2007-08-02 by Peter Oksen

Well, yes and no. I think it depends what kind of data we're talking about
and hence what care is taken. If it concerns less important things, that
tend be put away and then forgotten for 30 years, then yes, probably your CD
or whatever will be ruined where paper would likely still be readable.
However, if it's important stuff that you really want to keep, you have
loads of possibilities to copy on various media and on new emergent media
ensuring future readability. Hereby data security is increased by at least
the two factors of easily being able to keep identical copies in separate
locations thus protecting against theft, fire etc., and by no quality loss
in the reproduction. Even silver negatives fade with time, and hence
information is lost. If care is taken with digital media, it could in
principle be reproduced infinitely with zero quality loss. Also remember,
that most historical paper-based sources have been reproduced several times,
and often with certain corrections, mistakes and amendments each time.

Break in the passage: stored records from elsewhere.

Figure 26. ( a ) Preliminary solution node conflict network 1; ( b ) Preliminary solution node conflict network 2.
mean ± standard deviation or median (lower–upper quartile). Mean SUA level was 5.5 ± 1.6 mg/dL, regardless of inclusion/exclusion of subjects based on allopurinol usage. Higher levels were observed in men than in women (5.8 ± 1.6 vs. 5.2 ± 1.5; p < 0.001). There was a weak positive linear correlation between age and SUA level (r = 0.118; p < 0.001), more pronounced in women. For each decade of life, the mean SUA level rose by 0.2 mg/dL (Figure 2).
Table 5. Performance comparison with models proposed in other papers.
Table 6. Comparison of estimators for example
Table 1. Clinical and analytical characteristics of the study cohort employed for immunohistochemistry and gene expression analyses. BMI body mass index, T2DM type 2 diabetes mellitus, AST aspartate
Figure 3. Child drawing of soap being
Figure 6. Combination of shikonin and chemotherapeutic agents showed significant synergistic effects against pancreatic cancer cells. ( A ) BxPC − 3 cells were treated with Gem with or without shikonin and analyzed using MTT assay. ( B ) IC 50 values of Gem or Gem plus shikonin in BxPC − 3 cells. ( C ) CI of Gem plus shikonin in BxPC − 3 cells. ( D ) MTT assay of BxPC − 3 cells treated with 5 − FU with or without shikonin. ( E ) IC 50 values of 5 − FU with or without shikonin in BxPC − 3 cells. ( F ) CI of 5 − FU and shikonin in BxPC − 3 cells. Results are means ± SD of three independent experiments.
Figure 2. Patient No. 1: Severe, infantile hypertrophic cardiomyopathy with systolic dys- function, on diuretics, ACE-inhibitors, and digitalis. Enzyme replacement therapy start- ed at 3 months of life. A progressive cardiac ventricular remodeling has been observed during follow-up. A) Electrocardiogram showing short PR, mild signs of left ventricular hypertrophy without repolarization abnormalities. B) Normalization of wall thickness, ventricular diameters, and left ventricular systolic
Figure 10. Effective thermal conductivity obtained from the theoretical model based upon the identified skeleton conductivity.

But
then again, in the historical perspective we're at best making qualified
guesses.

 

On the practical level I store my photos on two identical sets of CD or
DVD's stored apart, written with 4x speed only as this is supposed to reduce
risk of degradation. As I use older photos now and then, I can check on the
readability of the media. Before or later I am also going to get a extra HD
just to store photos as an extra precaution. I have done this for 7 years
now and have never lost a photo.

I have somewhere a very technical article exploring the durability of CD/DVD
media. If anyone are interested I can probably find it.

 

Would be interesting to hear how others are storing their photos. 

 

best regards,

Peter

 

 

 

From: DigitalBlackandWhiteThePrint@yahoogroups.com
[mailto:DigitalBlackandWhiteThePrint@yahoogroups.com] On Behalf Of Richard
Smallfield
Sent: 28. juli 2007 02:26
To: DigitalBlackandWhiteThePrint@yahoogroups.com
Subject: [Digital BW] OT - My chat with an archivist

 

Hi,
last night at a university reunion dinner I talked to an old friend who is
an 
archivist.

I asked her: What is the most stable archival medium today? She said,
'Paper'. 
Then added, 'actually, parchment's better than paper. And rock's better than

parchment! We don't know how digital media will fare because it hasn't been 
around long enough. But is likely to be the least secure way of storing 
information that we've come up with so far.'

The more technologically advanced we have become, the more insecure our 
archival media have become.

So no wonder the Rosetta Stone has lasted so well. Good thing it wasn't 
written on a CD-R.

So silver negatives are a good thing to have.